• Exercise brief:
Please retype every record below exactly, leaving the pictures out.

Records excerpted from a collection
== Segment start ==

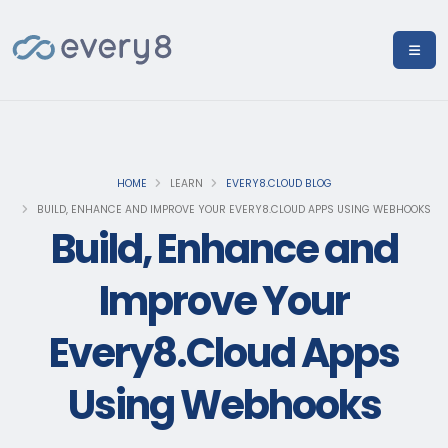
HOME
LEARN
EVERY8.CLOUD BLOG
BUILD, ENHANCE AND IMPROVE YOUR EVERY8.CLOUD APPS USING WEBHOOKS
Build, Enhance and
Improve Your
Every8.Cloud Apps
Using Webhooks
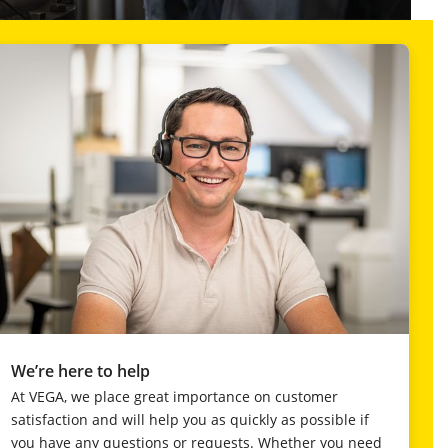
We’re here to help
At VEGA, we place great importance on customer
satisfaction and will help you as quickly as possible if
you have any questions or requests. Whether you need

== Segment end ==

• Completed exercise:
HOME
LEARN
EVERY8.CLOUD BLOG
BUILD, ENHANCE AND IMPROVE YOUR EVERY8.CLOUD APPS USING WEBHOOKS
Build, Enhance and
Improve Your
Every8.Cloud Apps
Using Webhooks
We’re here to help
At VEGA, we place great importance on customer
satisfaction and will help you as quickly as possible if
you have any questions or requests. Whether you need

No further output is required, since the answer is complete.